__What you need to do__
Collect each line from the entries below that contains the string "DICOM". The match is case-sensitive.

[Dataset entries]
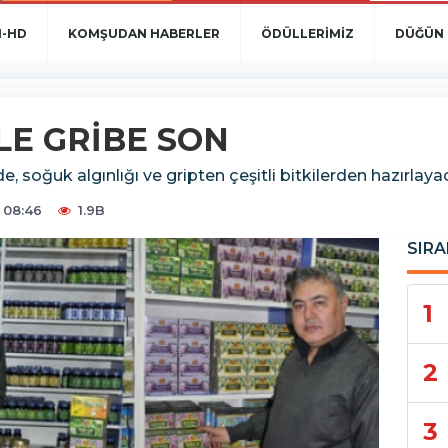
N-HD
KOMŞUDAN HABERLER
ÖDÜLLERİMİZ
DÜĞÜN 
İLE GRİBE SON
, soğuk algınlığı ve gripten çeşitli bitkilerden hazırlayaca
 08:46
1.9B
SIRA
1
2
3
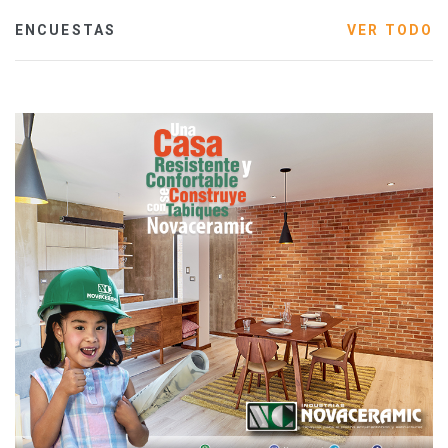
ENCUESTAS
VER TODO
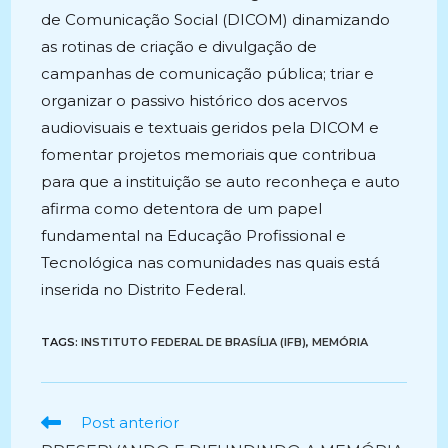
de Comunicação Social (DICOM) dinamizando
as rotinas de criação e divulgação de
campanhas de comunicação pública; triar e
organizar o passivo histórico dos acervos
audiovisuais e textuais geridos pela DICOM e
fomentar projetos memoriais que contribua
para que a instituição se auto reconheça e auto
afirma como detentora de um papel
fundamental na Educação Profissional e
Tecnológica nas comunidades nas quais está
inserida no Distrito Federal.
TAGS:
INSTITUTO FEDERAL DE BRASÍLIA (IFB)
,
MEMÓRIA
Ler
Post anterior
mais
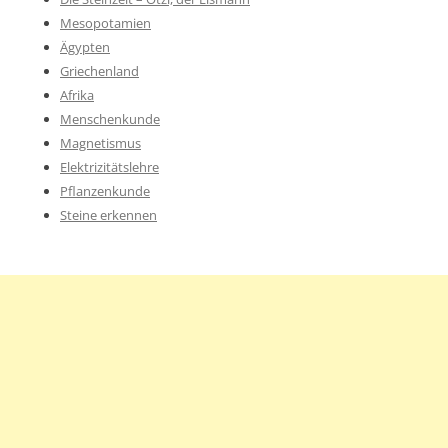
Mesopotamien
Ägypten
Griechenland
Afrika
Menschenkunde
Magnetismus
Elektrizitätslehre
Pflanzenkunde
Steine erkennen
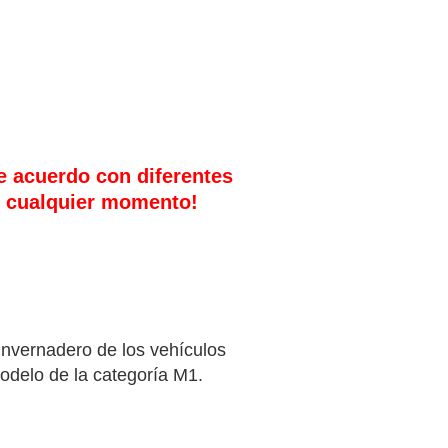
e acuerdo con diferentes
en cualquier momento!
invernadero de los vehículos
odelo de la categoría M1.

__Reply__
de Comunicação Social (DICOM) dinamizando
audiovisuais e textuais geridos pela DICOM e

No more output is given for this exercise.